### Assignment
The answer should hold only the lines from the one containing "wrist: (753, 203)" through the one containing "pinky mcp: (378, 346)" in the entries below, copied exactly, without pictures.

Extracted records:
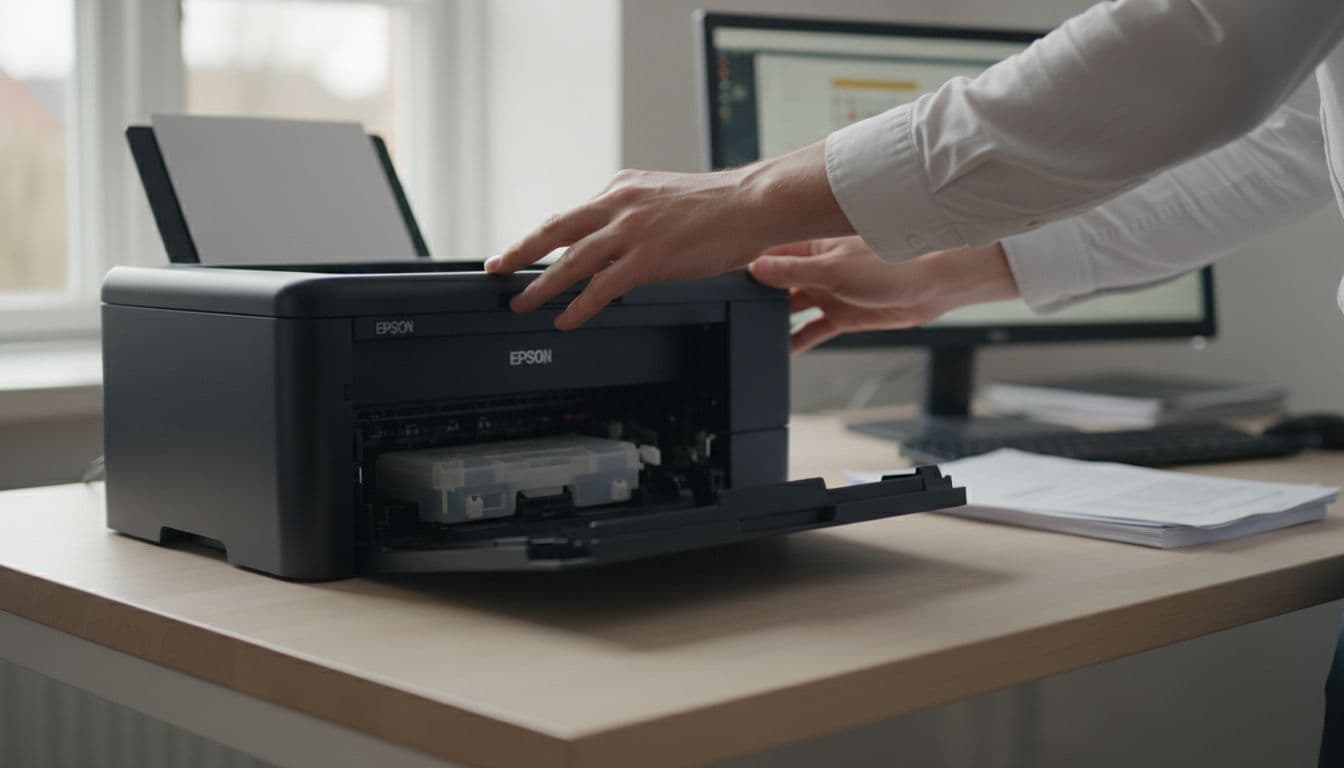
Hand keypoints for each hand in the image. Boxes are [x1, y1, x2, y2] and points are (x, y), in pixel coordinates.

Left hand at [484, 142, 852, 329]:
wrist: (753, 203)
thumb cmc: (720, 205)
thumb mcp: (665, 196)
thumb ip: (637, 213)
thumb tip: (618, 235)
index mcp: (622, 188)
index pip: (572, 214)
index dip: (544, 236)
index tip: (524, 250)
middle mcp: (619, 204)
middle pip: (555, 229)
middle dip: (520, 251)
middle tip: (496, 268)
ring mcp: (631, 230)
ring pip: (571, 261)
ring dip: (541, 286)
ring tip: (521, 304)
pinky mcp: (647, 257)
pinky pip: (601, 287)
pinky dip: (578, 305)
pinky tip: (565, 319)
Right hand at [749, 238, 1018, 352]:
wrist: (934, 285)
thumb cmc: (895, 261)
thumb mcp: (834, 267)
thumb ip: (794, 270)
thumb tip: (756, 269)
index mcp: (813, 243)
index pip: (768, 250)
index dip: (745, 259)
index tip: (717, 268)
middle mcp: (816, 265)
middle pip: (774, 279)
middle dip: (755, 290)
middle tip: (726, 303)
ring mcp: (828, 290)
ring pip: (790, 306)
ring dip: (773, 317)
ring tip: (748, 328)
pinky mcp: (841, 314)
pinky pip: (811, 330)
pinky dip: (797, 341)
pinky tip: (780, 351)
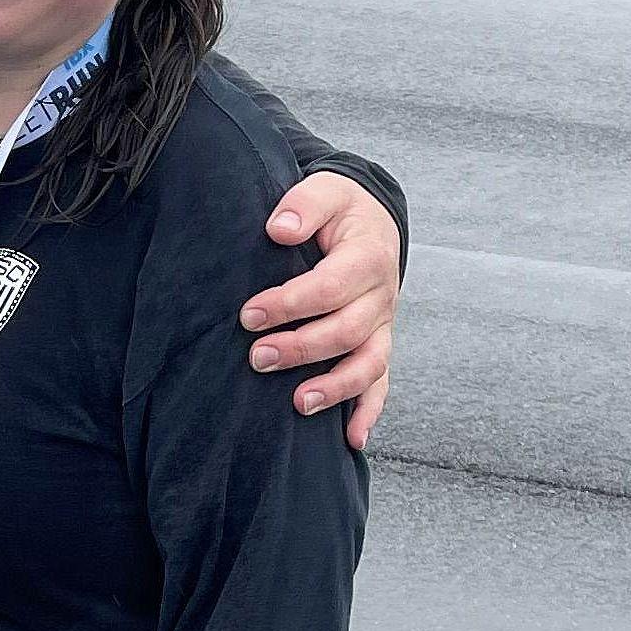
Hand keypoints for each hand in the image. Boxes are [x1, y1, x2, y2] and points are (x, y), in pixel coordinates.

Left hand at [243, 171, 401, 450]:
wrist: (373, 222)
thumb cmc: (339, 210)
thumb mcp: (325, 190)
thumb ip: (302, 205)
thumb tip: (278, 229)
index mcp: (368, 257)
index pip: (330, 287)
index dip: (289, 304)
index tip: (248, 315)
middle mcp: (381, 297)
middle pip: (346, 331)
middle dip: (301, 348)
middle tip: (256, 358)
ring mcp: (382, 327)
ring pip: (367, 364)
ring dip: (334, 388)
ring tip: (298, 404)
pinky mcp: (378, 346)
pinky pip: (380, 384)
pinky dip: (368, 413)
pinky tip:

### Completed task
wrist: (753, 203)
thumb cmc: (720, 205)
thumb mcp: (665, 196)
thumb ip: (637, 213)
thumb tip: (618, 235)
index mcp: (622, 188)
index pip: (572, 214)
index dip: (544, 236)
index tip: (524, 250)
middle mcp: (619, 204)
middle pip: (555, 229)
middle dip: (520, 251)
middle tip: (496, 268)
ring mcp: (631, 230)
ring pip: (571, 261)
ring dip: (541, 286)
ring tip: (521, 304)
pinky mcp: (647, 257)
pinky pip: (601, 287)
pinky dip: (578, 305)
pinky tip: (565, 319)
Right hand at [749, 238, 1018, 352]:
wrist: (934, 285)
thumb cmc: (895, 261)
thumb mcp: (834, 267)
thumb ip: (794, 270)
thumb tip: (756, 269)
index mcp: (813, 243)
index pip: (768, 250)
index dip: (745, 259)
index tip: (717, 268)
middle mcp: (816, 265)
middle pip: (774, 279)
middle dip: (755, 290)
middle tip: (726, 303)
ring mcp: (828, 290)
ring pip: (790, 306)
ring dip: (773, 317)
ring tip: (748, 328)
pinky mcp: (841, 314)
pinky pip: (811, 330)
pinky dip: (797, 341)
pinky tip: (780, 351)
Hand keypoints for each hand in the image. Boxes are [x1, y1, x2, y2] and points are (x, y), in pixel coordinates.

Left hand at [243, 171, 401, 450]:
wrist: (373, 222)
thumb cmc: (339, 210)
thumb mcp: (325, 190)
thumb ip: (302, 205)
thumb tip: (278, 229)
index mcp: (368, 257)
index pip: (330, 287)
index dip: (289, 304)
index tip: (248, 315)
middle mcp: (381, 297)
middle pip: (346, 331)
middle dip: (301, 348)
middle tip: (256, 358)
ring mcp: (382, 327)
ring pip: (367, 364)
ring dip: (334, 388)
ring tip: (298, 404)
pinky mcp: (378, 346)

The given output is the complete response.